Kendine gelip saate baktığında çoktan dokuz olduğunu görmek telaşa sokmuştu pek tabii. Hemen yerinden fırlayıp üzerini değiştirdi. Lacivert feracesini de eline alıp çıktı odasından.
"Anne!" diye seslendiğinde kimseden ses gelmeyince annesinin açık olan kapısını ittirip yatağının toplu olduğunu gördü. Muhtemelen çoktan inmişti kadıncağız aşağıya.
"Enes!"
Kardeşi top patlasa uyanmayan bir tip olduğu için kapısını çalıp daldı odaya Nazenin. Evet, tahmini doğruydu deve gibi uyuyordu kardeşi Enes!
"Sırık! Hadi kalk Enes ya! Alo! Ablacığım ben nasıl uyandıracağım ama seni ya!" diye mızmızlanarak yatağının kenarına oturduğu kardeşini sarstı genç kız. Neyse ki Enes bu sefer çok yormadan uyanmıştı.
"Ne var abla ya! Ne çöktün zebellak gibi sabah sabah üzerime?"
"Sensin zebellak! Kalk hadi aşağı kahvaltıya inmemiz lazım." diyerek kalktı Nazenin yataktan.
Kardeşinin söylenmelerini duymamazlıktan gelip "Hadi hadi. İniyorum ben, bak aç kalırsın kalk çabuk." dedi ve çıktı odadan.
Vestiyerin aynasından lacivert pamuk şalını düzeltip elindeki feracesini geçirdi üstüne. Ayakkabı giyecek hali yoktu bir kat aşağı inmek için. Kapıyı açıp dışarıda duran krem terliklerini giydi ayağına.
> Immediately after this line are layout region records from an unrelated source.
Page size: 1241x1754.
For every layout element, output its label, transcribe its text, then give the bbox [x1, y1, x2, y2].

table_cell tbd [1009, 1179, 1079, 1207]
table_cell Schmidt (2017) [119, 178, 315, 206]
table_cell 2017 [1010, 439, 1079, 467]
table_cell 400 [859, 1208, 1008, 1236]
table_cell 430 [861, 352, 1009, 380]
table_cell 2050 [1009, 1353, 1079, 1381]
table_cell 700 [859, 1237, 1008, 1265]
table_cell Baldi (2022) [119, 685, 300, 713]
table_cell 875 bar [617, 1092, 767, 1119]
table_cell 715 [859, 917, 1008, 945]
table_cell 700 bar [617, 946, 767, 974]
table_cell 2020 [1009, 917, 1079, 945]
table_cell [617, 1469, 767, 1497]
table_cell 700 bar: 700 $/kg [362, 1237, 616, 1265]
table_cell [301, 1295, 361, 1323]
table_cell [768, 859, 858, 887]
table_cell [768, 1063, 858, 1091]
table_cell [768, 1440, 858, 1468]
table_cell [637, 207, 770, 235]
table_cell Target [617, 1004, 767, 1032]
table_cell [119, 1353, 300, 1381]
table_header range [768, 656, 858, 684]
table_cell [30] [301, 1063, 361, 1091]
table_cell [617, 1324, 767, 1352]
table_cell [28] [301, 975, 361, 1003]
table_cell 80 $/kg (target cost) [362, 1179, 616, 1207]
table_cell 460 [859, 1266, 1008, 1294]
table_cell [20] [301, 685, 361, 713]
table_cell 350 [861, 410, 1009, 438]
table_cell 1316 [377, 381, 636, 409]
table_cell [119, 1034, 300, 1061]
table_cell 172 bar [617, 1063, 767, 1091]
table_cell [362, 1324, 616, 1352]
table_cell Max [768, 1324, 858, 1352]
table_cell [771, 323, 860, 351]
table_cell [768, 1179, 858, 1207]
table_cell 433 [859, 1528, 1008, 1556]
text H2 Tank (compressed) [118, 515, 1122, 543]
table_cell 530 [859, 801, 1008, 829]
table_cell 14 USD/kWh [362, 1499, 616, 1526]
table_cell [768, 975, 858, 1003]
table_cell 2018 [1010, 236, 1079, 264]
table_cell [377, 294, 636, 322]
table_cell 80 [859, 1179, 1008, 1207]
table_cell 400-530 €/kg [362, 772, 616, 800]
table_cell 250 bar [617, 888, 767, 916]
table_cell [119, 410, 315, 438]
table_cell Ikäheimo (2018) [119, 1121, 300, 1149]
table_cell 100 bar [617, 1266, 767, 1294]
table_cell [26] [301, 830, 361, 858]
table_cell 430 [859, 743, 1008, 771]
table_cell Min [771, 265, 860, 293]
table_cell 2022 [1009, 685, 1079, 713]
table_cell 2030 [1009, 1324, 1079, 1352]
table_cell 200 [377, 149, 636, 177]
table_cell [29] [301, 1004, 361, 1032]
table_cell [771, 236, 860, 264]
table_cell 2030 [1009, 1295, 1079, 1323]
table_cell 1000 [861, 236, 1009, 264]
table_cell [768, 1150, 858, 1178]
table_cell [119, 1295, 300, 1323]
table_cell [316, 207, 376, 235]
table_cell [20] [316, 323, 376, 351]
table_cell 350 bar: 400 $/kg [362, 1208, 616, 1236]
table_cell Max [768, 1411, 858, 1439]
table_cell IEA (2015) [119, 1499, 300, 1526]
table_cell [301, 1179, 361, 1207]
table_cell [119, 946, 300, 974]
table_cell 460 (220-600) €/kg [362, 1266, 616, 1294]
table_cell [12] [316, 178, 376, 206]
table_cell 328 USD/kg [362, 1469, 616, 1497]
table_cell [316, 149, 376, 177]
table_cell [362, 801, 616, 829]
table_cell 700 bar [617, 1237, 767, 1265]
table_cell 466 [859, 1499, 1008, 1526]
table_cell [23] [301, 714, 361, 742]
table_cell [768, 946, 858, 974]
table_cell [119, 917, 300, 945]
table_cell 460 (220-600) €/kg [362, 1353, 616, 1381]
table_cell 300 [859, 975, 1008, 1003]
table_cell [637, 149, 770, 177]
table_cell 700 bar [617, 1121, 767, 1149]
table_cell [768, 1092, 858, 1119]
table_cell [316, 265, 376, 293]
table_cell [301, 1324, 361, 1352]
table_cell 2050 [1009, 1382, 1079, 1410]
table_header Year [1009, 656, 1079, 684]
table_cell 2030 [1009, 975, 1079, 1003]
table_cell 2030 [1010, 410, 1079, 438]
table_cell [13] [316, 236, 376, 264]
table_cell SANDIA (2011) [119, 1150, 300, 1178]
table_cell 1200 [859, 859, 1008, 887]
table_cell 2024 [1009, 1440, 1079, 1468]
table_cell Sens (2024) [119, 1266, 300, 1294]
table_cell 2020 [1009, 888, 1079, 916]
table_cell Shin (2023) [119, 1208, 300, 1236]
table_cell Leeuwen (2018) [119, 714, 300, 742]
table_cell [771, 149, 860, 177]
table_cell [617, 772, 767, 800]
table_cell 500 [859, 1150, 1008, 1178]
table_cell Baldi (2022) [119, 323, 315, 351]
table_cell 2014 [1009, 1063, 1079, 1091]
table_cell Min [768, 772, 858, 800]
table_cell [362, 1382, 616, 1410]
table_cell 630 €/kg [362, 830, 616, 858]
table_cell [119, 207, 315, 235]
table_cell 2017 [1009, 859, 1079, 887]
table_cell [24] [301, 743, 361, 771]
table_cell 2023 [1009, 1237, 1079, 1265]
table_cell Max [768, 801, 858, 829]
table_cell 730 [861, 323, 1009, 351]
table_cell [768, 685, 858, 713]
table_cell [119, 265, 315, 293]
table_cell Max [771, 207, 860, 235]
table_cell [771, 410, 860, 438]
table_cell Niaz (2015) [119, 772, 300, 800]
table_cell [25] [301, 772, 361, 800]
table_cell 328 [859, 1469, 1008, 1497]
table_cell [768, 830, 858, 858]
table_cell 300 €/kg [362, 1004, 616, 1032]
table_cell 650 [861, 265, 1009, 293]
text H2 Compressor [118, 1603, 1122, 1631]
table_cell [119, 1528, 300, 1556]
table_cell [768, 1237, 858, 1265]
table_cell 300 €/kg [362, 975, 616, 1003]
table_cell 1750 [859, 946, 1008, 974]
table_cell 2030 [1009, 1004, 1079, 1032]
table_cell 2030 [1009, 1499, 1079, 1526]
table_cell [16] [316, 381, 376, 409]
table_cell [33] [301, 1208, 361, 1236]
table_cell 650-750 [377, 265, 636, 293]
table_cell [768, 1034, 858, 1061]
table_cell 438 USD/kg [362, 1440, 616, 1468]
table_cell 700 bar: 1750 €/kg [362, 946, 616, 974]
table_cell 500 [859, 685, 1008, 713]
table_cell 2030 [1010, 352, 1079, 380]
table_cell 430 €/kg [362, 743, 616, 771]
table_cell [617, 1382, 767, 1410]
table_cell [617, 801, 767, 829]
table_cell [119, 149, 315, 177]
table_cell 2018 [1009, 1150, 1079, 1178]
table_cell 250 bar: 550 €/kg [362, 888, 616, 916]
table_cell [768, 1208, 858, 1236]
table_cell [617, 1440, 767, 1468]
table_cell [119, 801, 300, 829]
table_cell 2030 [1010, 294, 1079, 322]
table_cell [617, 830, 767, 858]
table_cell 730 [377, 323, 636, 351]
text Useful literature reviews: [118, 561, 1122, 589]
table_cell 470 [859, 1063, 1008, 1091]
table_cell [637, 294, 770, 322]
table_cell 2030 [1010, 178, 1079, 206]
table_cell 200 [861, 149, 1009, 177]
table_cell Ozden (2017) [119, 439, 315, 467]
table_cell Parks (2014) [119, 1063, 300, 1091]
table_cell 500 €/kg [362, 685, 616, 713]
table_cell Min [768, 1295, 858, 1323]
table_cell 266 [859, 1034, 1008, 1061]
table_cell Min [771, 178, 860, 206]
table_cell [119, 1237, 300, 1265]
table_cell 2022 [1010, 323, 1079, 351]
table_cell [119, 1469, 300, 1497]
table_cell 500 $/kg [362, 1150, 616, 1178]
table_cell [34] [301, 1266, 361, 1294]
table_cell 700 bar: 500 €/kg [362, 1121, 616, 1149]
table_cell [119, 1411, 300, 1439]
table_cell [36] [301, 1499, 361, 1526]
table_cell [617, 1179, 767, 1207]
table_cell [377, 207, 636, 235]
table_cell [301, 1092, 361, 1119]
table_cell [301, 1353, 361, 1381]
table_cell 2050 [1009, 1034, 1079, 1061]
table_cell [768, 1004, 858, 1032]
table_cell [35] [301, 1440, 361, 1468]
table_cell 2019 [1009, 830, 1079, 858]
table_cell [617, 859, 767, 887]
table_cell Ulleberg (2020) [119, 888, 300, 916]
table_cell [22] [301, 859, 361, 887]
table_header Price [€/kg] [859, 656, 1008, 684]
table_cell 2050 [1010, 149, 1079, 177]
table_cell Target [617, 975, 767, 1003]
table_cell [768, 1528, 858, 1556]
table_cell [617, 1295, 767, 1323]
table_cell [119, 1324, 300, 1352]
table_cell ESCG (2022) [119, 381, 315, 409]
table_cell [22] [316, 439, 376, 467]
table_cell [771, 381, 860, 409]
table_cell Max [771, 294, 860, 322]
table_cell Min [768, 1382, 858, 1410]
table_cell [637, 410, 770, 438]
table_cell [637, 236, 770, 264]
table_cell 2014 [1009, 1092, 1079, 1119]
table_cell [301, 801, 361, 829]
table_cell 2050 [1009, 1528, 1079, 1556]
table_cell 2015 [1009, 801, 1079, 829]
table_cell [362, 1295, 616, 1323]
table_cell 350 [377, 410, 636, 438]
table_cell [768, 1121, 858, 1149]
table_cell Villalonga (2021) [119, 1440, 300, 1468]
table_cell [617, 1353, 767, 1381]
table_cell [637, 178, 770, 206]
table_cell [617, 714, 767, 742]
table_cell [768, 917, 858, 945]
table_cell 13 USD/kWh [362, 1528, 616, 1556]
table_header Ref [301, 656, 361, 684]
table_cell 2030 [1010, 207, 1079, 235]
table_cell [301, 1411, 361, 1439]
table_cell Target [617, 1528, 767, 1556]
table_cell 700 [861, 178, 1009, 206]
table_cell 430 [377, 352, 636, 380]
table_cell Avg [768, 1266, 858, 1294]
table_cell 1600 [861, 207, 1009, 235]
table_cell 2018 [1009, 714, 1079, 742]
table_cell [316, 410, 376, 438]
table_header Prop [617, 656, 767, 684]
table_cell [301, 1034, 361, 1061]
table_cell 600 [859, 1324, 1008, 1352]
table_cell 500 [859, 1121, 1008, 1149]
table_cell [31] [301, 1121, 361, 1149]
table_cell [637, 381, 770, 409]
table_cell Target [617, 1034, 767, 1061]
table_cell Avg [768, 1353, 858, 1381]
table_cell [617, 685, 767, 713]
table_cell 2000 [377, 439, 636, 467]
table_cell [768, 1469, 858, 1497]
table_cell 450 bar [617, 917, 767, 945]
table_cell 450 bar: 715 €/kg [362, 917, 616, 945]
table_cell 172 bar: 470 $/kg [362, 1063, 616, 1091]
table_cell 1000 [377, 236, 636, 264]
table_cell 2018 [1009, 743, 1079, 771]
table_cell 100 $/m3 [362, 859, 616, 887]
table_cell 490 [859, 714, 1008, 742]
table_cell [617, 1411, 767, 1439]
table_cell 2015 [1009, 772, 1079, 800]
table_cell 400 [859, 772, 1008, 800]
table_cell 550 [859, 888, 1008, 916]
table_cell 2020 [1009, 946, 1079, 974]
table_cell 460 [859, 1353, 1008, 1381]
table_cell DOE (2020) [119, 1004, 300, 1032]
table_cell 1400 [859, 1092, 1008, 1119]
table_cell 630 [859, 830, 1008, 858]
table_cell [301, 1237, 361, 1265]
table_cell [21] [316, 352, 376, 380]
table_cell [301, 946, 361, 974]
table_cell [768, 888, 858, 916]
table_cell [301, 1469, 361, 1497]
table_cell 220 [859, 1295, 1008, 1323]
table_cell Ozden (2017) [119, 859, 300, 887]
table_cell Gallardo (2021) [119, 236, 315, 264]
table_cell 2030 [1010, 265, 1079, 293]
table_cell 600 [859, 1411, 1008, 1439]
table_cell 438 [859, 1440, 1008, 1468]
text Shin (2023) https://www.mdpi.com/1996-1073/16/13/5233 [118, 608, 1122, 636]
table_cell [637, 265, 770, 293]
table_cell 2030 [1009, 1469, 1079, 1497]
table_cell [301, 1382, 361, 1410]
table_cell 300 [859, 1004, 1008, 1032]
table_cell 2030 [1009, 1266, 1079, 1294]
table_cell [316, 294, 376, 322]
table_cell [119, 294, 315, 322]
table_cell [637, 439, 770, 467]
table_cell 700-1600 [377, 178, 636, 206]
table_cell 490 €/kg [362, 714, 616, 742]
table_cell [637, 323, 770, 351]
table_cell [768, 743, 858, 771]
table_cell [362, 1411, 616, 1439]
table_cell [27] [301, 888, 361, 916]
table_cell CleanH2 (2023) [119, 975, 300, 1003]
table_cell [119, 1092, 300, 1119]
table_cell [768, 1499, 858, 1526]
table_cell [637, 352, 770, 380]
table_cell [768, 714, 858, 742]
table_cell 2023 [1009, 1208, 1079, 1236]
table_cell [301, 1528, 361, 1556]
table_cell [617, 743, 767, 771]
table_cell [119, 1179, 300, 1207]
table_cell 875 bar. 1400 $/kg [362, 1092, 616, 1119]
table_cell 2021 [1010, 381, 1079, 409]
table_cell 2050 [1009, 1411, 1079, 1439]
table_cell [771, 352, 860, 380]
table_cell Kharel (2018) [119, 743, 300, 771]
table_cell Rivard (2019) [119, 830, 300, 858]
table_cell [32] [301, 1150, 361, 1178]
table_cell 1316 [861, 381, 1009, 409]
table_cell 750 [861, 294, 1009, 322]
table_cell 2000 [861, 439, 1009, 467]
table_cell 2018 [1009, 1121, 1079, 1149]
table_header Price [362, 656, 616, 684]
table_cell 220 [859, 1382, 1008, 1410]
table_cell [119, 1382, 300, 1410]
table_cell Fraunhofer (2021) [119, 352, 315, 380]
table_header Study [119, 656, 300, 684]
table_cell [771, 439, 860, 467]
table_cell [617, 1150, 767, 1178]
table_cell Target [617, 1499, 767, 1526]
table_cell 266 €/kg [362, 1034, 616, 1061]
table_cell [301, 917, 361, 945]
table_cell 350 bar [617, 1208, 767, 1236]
Burnuna dolan kokuyla duraksadı önce. Bu sevdiğinin kokusuydu, emindi. Yenilerde buralardan bir Ali Haydar geçmiş olmalıydı. Bir haftada iki kere anca görmüştü nişanlısını, işleri yoğundu ve şimdi yeniden görecek olmak eteklerini uçuşturuyordu yüreğinin. Gülümser gibi oldu ve sıktı dudaklarını sonra. Parmağındaki yüzüğe gitti diğer eli. Hala inanamıyordu...
Kapıyı çekip aşağıya indiğinde babaannesinin kapısını çalarak beklemeye başladı. Tam o esnada yanında beliren adamsa yüreğini titretmeye yetmişti.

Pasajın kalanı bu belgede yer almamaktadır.